Please return all lines of the data below containing the string "describing".

--- Records for the exercise Enclosed Below ---

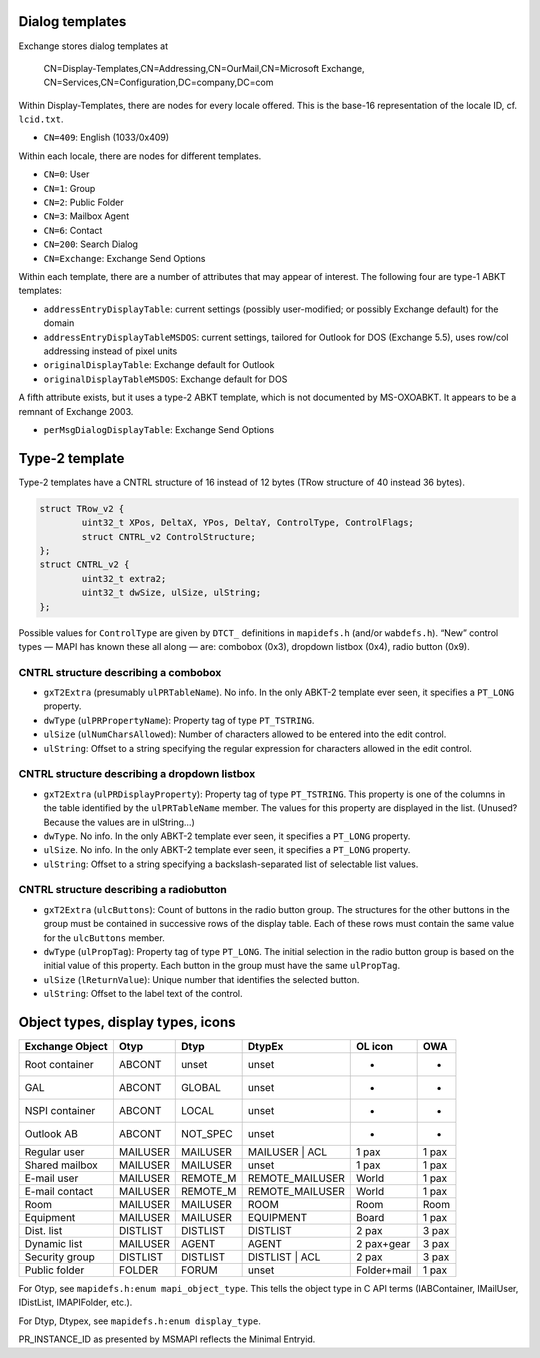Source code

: 
Dialog templates
================

Exchange stores dialog templates at

	CN=Display-Templates,CN=Addressing,CN=OurMail,CN=Microsoft Exchange,
	CN=Services,CN=Configuration,DC=company,DC=com

Within Display-Templates, there are nodes for every locale offered.
This is the base-16 representation of the locale ID, cf. ``lcid.txt``.

* ``CN=409``: English (1033/0x409)

Within each locale, there are nodes for different templates.

* ``CN=0``: User
* ``CN=1``: Group
* ``CN=2``: Public Folder
* ``CN=3``: Mailbox Agent
* ``CN=6``: Contact
* ``CN=200``: Search Dialog
* ``CN=Exchange``: Exchange Send Options

Within each template, there are a number of attributes that may
appear of interest. The following four are type-1 ABKT templates:

* ``addressEntryDisplayTable``: current settings (possibly user-modified;
  or possibly Exchange default) for the domain
* ``addressEntryDisplayTableMSDOS``: current settings, tailored for
  Outlook for DOS (Exchange 5.5), uses row/col addressing instead of
  pixel units
* ``originalDisplayTable``: Exchange default for Outlook
* ``originalDisplayTableMSDOS``: Exchange default for DOS

A fifth attribute exists, but it uses a type-2 ABKT template, which is not
documented by MS-OXOABKT. It appears to be a remnant of Exchange 2003.

* ``perMsgDialogDisplayTable``: Exchange Send Options


Type-2 template
===============

Type-2 templates have a CNTRL structure of 16 instead of 12 bytes (TRow
structure of 40 instead 36 bytes).

.. code-block:: c

	struct TRow_v2 {
		uint32_t XPos, DeltaX, YPos, DeltaY, ControlType, ControlFlags;
		struct CNTRL_v2 ControlStructure;
	};
	struct CNTRL_v2 {
		uint32_t extra2;
		uint32_t dwSize, ulSize, ulString;
	};

Possible values for ``ControlType`` are given by ``DTCT_`` definitions in
``mapidefs.h`` (and/or ``wabdefs.h``). “New” control types — MAPI has known
these all along — are: combobox (0x3), dropdown listbox (0x4), radio button
(0x9).

CNTRL structure describing a combobox
-------------------------------------

* ``gxT2Extra`` (presumably ``ulPRTableName``). No info. In the only ABKT-2
  template ever seen, it specifies a ``PT_LONG`` property.
* ``dwType`` (``ulPRPropertyName``): Property tag of type ``PT_TSTRING``.
* ``ulSize`` (``ulNumCharsAllowed``): Number of characters allowed to be
  entered into the edit control.
* ``ulString``: Offset to a string specifying the regular expression for characters
  allowed in the edit control.

CNTRL structure describing a dropdown listbox
---------------------------------------------

* ``gxT2Extra`` (``ulPRDisplayProperty``): Property tag of type ``PT_TSTRING``.
  This property is one of the columns in the table identified by the
  ``ulPRTableName`` member. The values for this property are displayed in the
  list. (Unused? Because the values are in ulString…)
* ``dwType``. No info. In the only ABKT-2 template ever seen, it specifies a
  ``PT_LONG`` property.
* ``ulSize``. No info. In the only ABKT-2 template ever seen, it specifies a
  ``PT_LONG`` property.
* ``ulString``: Offset to a string specifying a backslash-separated list of
  selectable list values.

CNTRL structure describing a radiobutton
----------------------------------------

* ``gxT2Extra`` (``ulcButtons``): Count of buttons in the radio button group.
  The structures for the other buttons in the group must be contained in
  successive rows of the display table. Each of these rows must contain the
  same value for the ``ulcButtons`` member.
* ``dwType`` (``ulPropTag``): Property tag of type ``PT_LONG``. The initial
  selection in the radio button group is based on the initial value of this
  property. Each button in the group must have the same ``ulPropTag``.
* ``ulSize`` (``lReturnValue``): Unique number that identifies the selected
  button.
* ``ulString``: Offset to the label text of the control.


Object types, display types, icons
==================================

===============  ========  ========  ===============  ===========  =====
Exchange Object  Otyp      Dtyp      DtypEx           OL icon      OWA
===============  ========  ========  ===============  ===========  =====
Root container   ABCONT    unset     unset            -            -
GAL              ABCONT    GLOBAL    unset            -            -
NSPI container   ABCONT    LOCAL     unset            -            -
Outlook AB       ABCONT    NOT_SPEC  unset            -            -
Regular user     MAILUSER  MAILUSER  MAILUSER | ACL   1 pax        1 pax
Shared mailbox   MAILUSER  MAILUSER  unset            1 pax        1 pax
E-mail user      MAILUSER  REMOTE_M  REMOTE_MAILUSER  World        1 pax
E-mail contact   MAILUSER  REMOTE_M  REMOTE_MAILUSER  World        1 pax
Room             MAILUSER  MAILUSER  ROOM             Room         Room
Equipment        MAILUSER  MAILUSER  EQUIPMENT        Board        1 pax
Dist. list       DISTLIST  DISTLIST  DISTLIST         2 pax        3 pax
Dynamic list     MAILUSER  AGENT     AGENT            2 pax+gear   3 pax
Security group   DISTLIST  DISTLIST  DISTLIST | ACL   2 pax        3 pax
Public folder    FOLDER    FORUM     unset            Folder+mail  1 pax
===============  ========  ========  ===============  ===========  =====

For Otyp, see ``mapidefs.h:enum mapi_object_type``. This tells
the object type in C API terms (IABContainer, IMailUser,
IDistList, IMAPIFolder, etc.).

For Dtyp, Dtypex, see ``mapidefs.h:enum display_type``.

PR_INSTANCE_ID as presented by MSMAPI reflects the Minimal Entryid.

--- End of Enclosed Records for the exercise ---

◆ Result of the exercise
CNTRL structure describing a combobox
CNTRL structure describing a dropdown listbox
CNTRL structure describing a radiobutton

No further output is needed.